On another occasion after His resurrection, Jesus appeared to His disciples while they were fishing. Prime fishing time is often associated with falling and lifting darkness. At the close of the fishing day, early in the morning, Jesus stood on the shore calling to them [John 21:4]. Though they’d returned to their old way of life, He mercifully multiplied their catch. And though Peter’s courage had failed him at Jesus’ arrest, our Lord mercifully renewed Peter’s calling.
Being made in God’s image, no wonder He commanded us not to let the sun go down on our anger, which gives the devil a foothold [Ephesians 4:26]. It binds up our mercy so that we don’t shine in the darkness. So that the contempt we hold for others through the night holds onto us when the day ends with morning’s light.

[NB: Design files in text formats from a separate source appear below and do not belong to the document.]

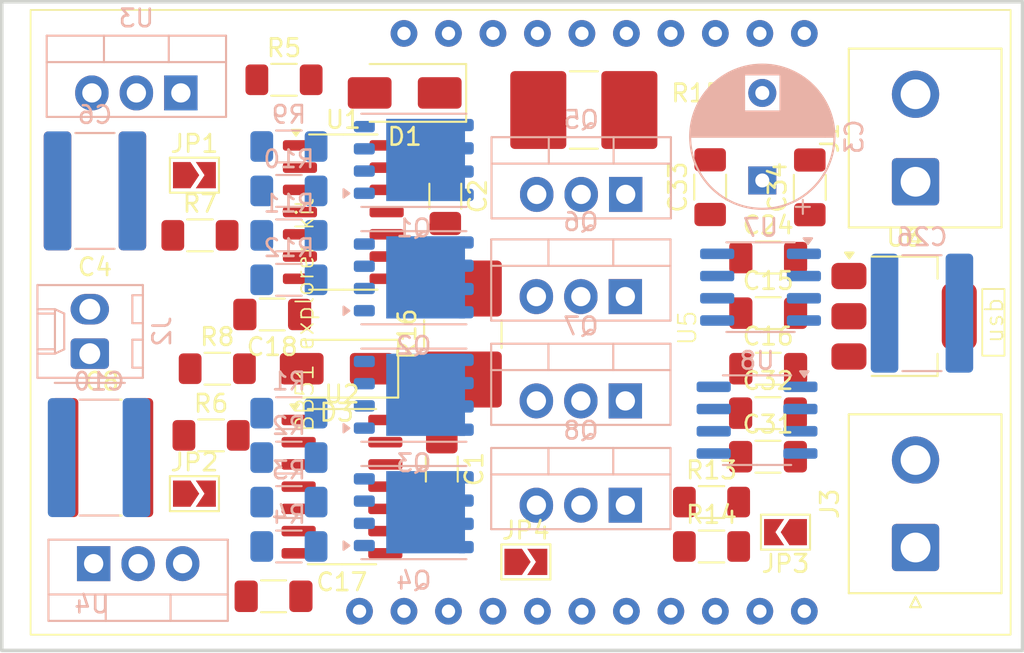
<source format=kicad_pcb>
(kicad_pcb
	(version 20240108)
	(generator "pcbnew")
	(generator_version "8.0")
	(general
		(thickness 1.6)
		(legacy_teardrops no)
	)
	(paper "A4")
	(layers
		(0 "F.Cu" signal)
		(31 "B.Cu" signal)
		(32 "B.Adhes" user "B.Adhesive")
		(33 "F.Adhes" user "F.Adhesive")
		(34 "B.Paste" user)
		(35 "F.Paste" user)
		(36 "B.SilkS" user "B.Silkscreen")
		(37 "F.SilkS" user "F.Silkscreen")
		(38 "B.Mask" user)
		(39 "F.Mask" user)
		(40 "Dwgs.User" user "User.Drawings")
		(41 "Cmts.User" user "User.Comments")
		(42 "Eco1.User" user "User.Eco1")
		(43 "Eco2.User" user "User.Eco2")
		(44 "Edge.Cuts" user)
		(45 "Margin" user)
		(46 "B.CrtYd" user "B.Courtyard")
		(47 "F.CrtYd" user "F.Courtyard")
		(48 "B.Fab" user)
		(49 "F.Fab" user)
		(50 "User.1" user)
		(51 "User.2" user)
		(52 "User.3" user)
		(53 "User.4" user)
		(54 "User.5" user)
		(55 "User.6" user)
		(56 "User.7" user)
		(57 "User.8" user)
		(58 "User.9" user)
	)
	(setup
		(pad_to_mask_clearance 0)
		(allow_soldermask_bridges_in_footprints no)
		(pcbplotparams
			(layerselection 0x00010fc_ffffffff)
			(plot_on_all_layers_selection 0x0000000_00000000)
			(disableapertmacros no)
			(usegerberextensions no)
			(usegerberattributes yes)
			(usegerberadvancedattributes yes)
			(creategerberjobfile yes)
			(dashed_line_dash_ratio 12.000000)
			(dashed_line_gap_ratio 3.000000)
			(svgprecision 4)
			(plotframeref no)
			(viasonmask no)
			(mode 1)
			(useauxorigin no)
			(hpglpennumber 1)
			(hpglpenspeed 20)
			(hpglpendiameter 15.000000)
			(pdf_front_fp_property_popups yes)
			(pdf_back_fp_property_popups yes)
			(dxfpolygonmode yes)
			(dxfimperialunits yes)
			(dxfusepcbnewfont yes)
			(psnegative no)
			(psa4output no)
			(plotreference yes)
			(plotvalue yes)
			(plotfptext yes)
			(plotinvisibletext no)
			(sketchpadsonfab no)
			(subtractmaskfromsilk no)
			(outputformat 1)
			(mirror no)
			(drillshape 1)
			(scaleselection 1)
			(outputdirectory "")
		)
	)
	(net 0 "")
	(net 1 "Net-(Q1-G)")
	(net 2 "M1+")
	(net 3 "+BATT")
	(net 4 "Net-(Q6-S)")
	(net 5 "Net-(Q2-G)")
	(net 6 "M1-")
	(net 7 "Net-(Q3-G)")
	(net 8 "Net-(Q4-G)")
	(net 9 "Net-(Q8-S)")
	(net 10 "unconnected-(U1-NC-Pad10)")
	(net 11 "Net-(U1-LO)")
	(net 12 "GND")
	(net 13 "unconnected-(U1-NC-Pad9)")
	(net 14 "M1-LIN")
	(net 15 "unconnected-(U1-NC-Pad14)")
	(net 16 "Net-(U1-HO)")
	(net 17 "unconnected-(U1-NC-Pad8)")
	(net 18 "M1-HIN")
	(net 19 "+10V")
	(net 20 "Net-(U1-DT)")
	(net 21 "unconnected-(U2-NC-Pad10)")
	(net 22 "M1+LIN")
	(net 23 "Net-(U2-LO)")
	(net 24 "unconnected-(U2-NC-Pad8)")
	(net 25 "unconnected-(U2-NC-Pad9)")
	(net 26 "Net-(D1-K)")
	(net 27 "M1+HIN")
	(net 28 "Net-(U2-DT)")
	(net 29 "Net-(U2-HO)")
	(net 30 "unconnected-(U2-NC-Pad14)")
	(net 31 "Net-(JP1-A)")
	(net 32 "5v_batt")
	(net 33 "+5V")
	(net 34 "Net-(JP3-A)")
	(net 35 "CURRENT_SENSE2")
	(net 36 "Net-(U7-FILTER)")
	(net 37 "+3.3V")
	(net 38 "Net-(U8-FILTER)")
	(net 39 "CURRENT_SENSE1")
	(net 40 "Net-(JP4-A)")
	(net 41 "unconnected-(U5-P0.0-Pad11)")
	(net 42 "unconnected-(U5-P1.6-Pad7)")
	(net 43 "RX1")
	(net 44 "unconnected-(U5-P1.5-Pad6)")
	(net 45 "unconnected-(U5-P0.6-Pad10)")
	(net 46 "Net-(U5-P0.3)")
	(net 47 "unconnected-(U5-P0.1-Pad1)")
	(net 48 "C2D")
	(net 49 "unconnected-(U5-P0.2-Pad2)")
	(net 50 "TX1")
	(net 51 "unconnected-(U5-P0.7-Pad13)")
	(net 52 "unconnected-(U5-P1.4-Pad3)")
	(net 53 "C2CK")
	(net 54 "unconnected-(U5-VMCU-Pad18)")
	(net 55 "Net-(D3-K)")
	(net 56 "Net-(D1-A)")
	(net 57 "Net-(D3-A)")
	(footprint "Resistor_SMD:R_2816_7142Metric_Pad3.20x4.45mm_HandSolder" (layer "F.Cu") (at 127.6096 33.4772))
	(footprint "Jumper:SolderJumper-2_P1.3mm_Open_TrianglePad1.0x1.5mm" (layer "F.Cu") (at 139.125 57.6 180))
	(footprint "Capacitor_SMD:C_1206_3216Metric_Pad1.33x1.80mm_HandSolder" (layer "F.Cu") (at 119.7 38.4 -90))
	(footprint "Resistor_SMD:R_1206_3216Metric_Pad1.30x1.75mm_HandSolder" (layer "F.Cu") (at 134.9 55.88))
	(footprint "Capacitor_SMD:C_1206_3216Metric_Pad1.33x1.80mm_HandSolder" (layer "F.Cu") (at 119.5 54 -90))
	(footprint "Capacitor_SMD:C_1206_3216Metric_Pad1.33x1.80mm_HandSolder" (layer "F.Cu") (at 138.1375 48.26))
	(footprint "Capacitor_SMD:C_1206_3216Metric_Pad1.33x1.80mm_HandSolder" (layer "F.Cu") (at 140.5128 37.8968 90))
	(footprint "Capacitor_SMD:C_1206_3216Metric_Pad1.33x1.80mm_HandSolder" (layer "F.Cu") (at 138.1375 41.91))
	(footprint "Resistor_SMD:R_1206_3216Metric_Pad1.30x1.75mm_HandSolder" (layer "F.Cu") (at 110.49 31.75))
	(footprint "Capacitor_SMD:C_1206_3216Metric_Pad1.33x1.80mm_HandSolder" (layer "F.Cu") (at 109.8927 61.2648 180))
	(footprint "Resistor_SMD:R_1206_3216Metric_Pad1.30x1.75mm_HandSolder" (layer "F.Cu") (at 105.69 40.64))
	(footprint "Capacitor_SMD:C_1206_3216Metric_Pad1.33x1.80mm_HandSolder" (layer "F.Cu") (at 138.1375 45.085))
	(footprint "Jumper:SolderJumper-2_P1.3mm_Open_TrianglePad1.0x1.5mm" (layer "F.Cu") (at 124.3 59.3))
	(footprint "Package_SO:SOIC-14_3.9x8.7mm_P1.27mm" (layer "F.Cu") (at 113.8 55))
	(footprint "Resistor_SMD:R_1206_3216Metric_Pad1.30x1.75mm_HandSolder" (layer "F.Cu") (at 106.325 52.07))
	(footprint "Package_SO:SOIC-14_3.9x8.7mm_P1.27mm" (layer "F.Cu") (at 113.875 39.31))
	(footprint "Resistor_SMD:R_1206_3216Metric_Pad1.30x1.75mm_HandSolder" (layer "F.Cu") (at 134.9 58.42))
	(footprint "Capacitor_SMD:C_1206_3216Metric_Pad1.33x1.80mm_HandSolder" (layer "F.Cu") (at 138.1252 50.8))
	(footprint "Jumper:SolderJumper-2_P1.3mm_Open_TrianglePad1.0x1.5mm" (layer "F.Cu") (at 105.375 37.2))
	(footprint "Capacitor_SMD:C_1206_3216Metric_Pad1.33x1.80mm_HandSolder" (layer "F.Cu") (at 134.8232 37.8845 90))
	(footprint "OWN:BB51 EXPLORER KIT" (layer "F.Cu") (at 103.37 46.88 90))
	(footprint "Jumper:SolderJumper-2_P1.3mm_Open_TrianglePad1.0x1.5mm" (layer "F.Cu") (at 105.375 55.4))
	(footprint "Capacitor_SMD:C_1206_3216Metric_Pad1.33x1.80mm_HandSolder" (layer "F.Cu") (at 109.8173 45.1612 180))
	(footprint "Connector_JST:JST_NV_B02P-NV_1x02_P5.00mm_Vertical" (layer "F.Cu") (at 146.55 37.5775 90))
	(footprint "Capacitor_SMD:C_1825_4564Metric_Pad1.57x6.80mm_HandSolder" (layer "F.Cu") (at 99.695 38.1 180))
	(footprint "Capacitor_SMD:C_1206_3216Metric_Pad1.33x1.80mm_HandSolder" (layer "F.Cu") (at 138.1252 53.2892))
	(footprint "Package_TO_SOT_SMD:SOT-223-3_TabPin2" (layer "F.Cu") (at 145.8972 45.2628))
	(footprint "Connector_JST:JST_NV_B02P-NV_1x02_P5.00mm_Vertical" (layer "F.Cu") (at 146.55 58.4775 90))
	(footprint "Diode_SMD:D_SMA" (layer "F.Cu") (at 113.5 48.26 180))
	(footprint "Resistor_SMD:R_1206_3216Metric_Pad1.30x1.75mm_HandSolder" (layer "F.Cu") (at 106.68 48.26))
	(footprint "Resistor_SMD:R_2816_7142Metric_Pad3.20x4.45mm_HandSolder" (layer "F.Cu") (at 120.7008 46.2788 90))
	(footprint "Diode_SMD:D_SMA" (layer "F.Cu") (at 117.38 32.5 180))
	(footprint "Capacitor_SMD:C_1825_4564Metric_Pad1.57x6.80mm_HandSolder" (layer "F.Cu") (at 100.0975 53.34))
	(footprint "Resistor_SMD:R_1206_3216Metric_Pad1.30x1.75mm_HandSolder" (layer "B.Cu") (at 110.77 53.34 180))
	(footprint "Package_TO_SOT_THT:TO-220-3_Vertical" (layer "B.Cu") (at 99.62 59.4))
	(footprint "Resistor_SMD:R_1206_3216Metric_Pad1.30x1.75mm_HandSolder" (layer "B.Cu") (at 110.77 40.64 180))
	(footprint "Connector_Molex:Molex_KK-254_AE-6410-02A_1x02_P2.54mm_Vertical" (layer "B.Cu") (at 99.4 47.4 90))
	(footprint "Package_TO_SOT_THT:TO-220-3_Vertical" (layer "B.Cu") (at 129.98 56.06 180))
	(footprint "Package_SO:SOIC-8_3.9x4.9mm_P1.27mm" (layer "B.Cu") (at 137.5 51.2 180))
	(footprint "Capacitor_THT:CP_Radial_D8.0mm_P5.00mm"
		(layer "B.Cu")
		(uuid "504f55e8-aa55-46b6-b3d4-8cda51b725ee")
		(at 137.8 37.502651 90)
		(descr "CP, Radial series, Radial, pin pitch=5.00mm, , diameter=8mm, Electrolytic Capacitor")
		(tags "CP Radial series Radial pin pitch 5.00mm  diameter 8mm Electrolytic Capacitor")
		(property "Reference" "C3"
			(at 2.5 5.25 -90)
			(layer "B.SilkS")
			(uuid "b61a9ca4-90fd-4116-bed8-416e76003e05")
			(effects
				(font
					(size 1 1)
					(thickness 0.15)
				)
				(justify mirror)
			)
		)
		(property "Value" "C_Polarized"
			(at 2.5 -5.25 -90)
			(layer "B.Fab")
			(uuid "ed1ca3f9-f197-49dc-92a3-060301f55f4e")
			(effects
				(font
					(size 1 1)
					(thickness 0.15)
				)
				(justify mirror)
			)
		)
		(property "Footprint" "Capacitor_THT:CP_Radial_D8.0mm_P5.00mm"
			(at 0 0 -90)
			(unlocked yes)
			(layer "B.Fab")
			(hide yes)
			(uuid "f820bba0-fd13-48e2-8fe1-400ec76e640b")
			(effects
				(font
					(size 1.27 1.27)
				)
				(justify mirror)
			)
		)
		(property "Datasheet" ""
			(at 0 0 -90)
			(unlocked yes)
			(layer "B.Fab")
			(hide yes)
			(uuid "c6b40c49-9b99-4cb2-bd4f-8429ae8f5c9b")
			(effects
				(font
					(size 1.27 1.27)
				)
				(justify mirror)
			)
		)
		(property "Description" "Polarized capacitor"
			(at 0 0 -90)
			(unlocked yes)
			(layer "B.Fab")
			(hide yes)
			(uuid "053c820d-9404-4504-89c6-581855ea4e3c")
			(effects
				(font
					(size 1.27 1.27)
				)
				(justify mirror)
			)
		)
		(property ki_fp_filters "CP_*")
		(path "/32d645a2-96bd-4a2a-80ad-ceb14b4ca691")
		(sheetname "Root")
		(sheetfile "Brushed ESC Mosfet Test part 2.kicad_sch")
		(attr through_hole)
		(fp_line
			(start 2.58 -4.08)
			(end 2.58 4.08)
			(stroke
				(width 0.12)
				(type solid)
			)
			(layer "B.SilkS")
			(uuid "743bacef-d712-4cd5-b230-ea2e580032f7")
		)
		(fp_line
			(start 2.54 -4.08)
			(end 2.54 4.08)
			(stroke
				(width 0.12)
				(type solid)
			)
			(layer "B.SilkS")
			(uuid "994d1378-2ce4-4de0-9c50-2ac9260997e2")
		)
		(fp_line
			(start 2.5 -4.08)
			(end 2.5 4.08)
			(stroke
				(width 0.12)
				(type solid)
			)
			(layer "B.SilkS")
			(uuid "2a06755e-5406-454b-937f-d1e95dc28fee")
		)
		(fp_line
			(start 2.62 -4.079)
			(end 2.62 4.079)
			(stroke
				(width 0.12)
				(type solid)
			)
			(layer "B.SilkS")
			(uuid "30d1102a-6d45-442f-915f-0030dc9a6fab")
		)
		(fp_line
			(start 2.66 -4.077)
			(end 2.66 4.077)
			(stroke
				(width 0.12)
				(type solid)
			)
			(layer "B.SilkS")
			(uuid "3f66f8c2-ba36-4772-8e2a-cda18b1f27bf")
		)
		(fp_line
			(start 2.7 -4.076)
			(end 2.7 4.076)
			(stroke
				(width 0.12)
				(type solid)
			)
			(layer "B.SilkS")
			(uuid "abc62f3a-ec02-4b00-961c-e16411f59a9a")
		)
		(fp_line
			(start 2.74 -4.074)
			(end 2.74 4.074)
			(stroke
				(width 0.12)
				(type solid)
			)
			(layer "B.SilkS")
			(uuid "fee77e45-9ee9-4c96-8a33-997aedc0fb75")
		)
		(fp_line
			(start 2.78 -4.071)
			(end 2.78 4.071)
			(stroke
				(width 0.12)
				(type solid)
			)
			(layer "B.SilkS")
			(uuid "c4653c0c-36cd-4593-af33-d3788bd800c0")
		)

... [132007 chars truncated]
</source>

One day soon, though, Jesus is coming again to our darkened world [Revelation 22:7 & 12]. He will come as the light of the morning when the sun rises, a morning without clouds [2 Samuel 23:4]. He will rise as the sun of righteousness with healing in its rays [Malachi 4:2]. And we will dwell in the house of the Lord forever, in that restored Eden where darkness will never fall on us again [Psalm 23:6 & 27:4]. Where God Himself will be our light, the bright and Morning Star at the close of the eternal heavenly day [2 Peter 1:19; Revelation 2:28, 22:5 & 16].
Does God’s mercy shine through you? Have you chosen for your story to end in sin and darkness? Or heaven’s merciful morning light?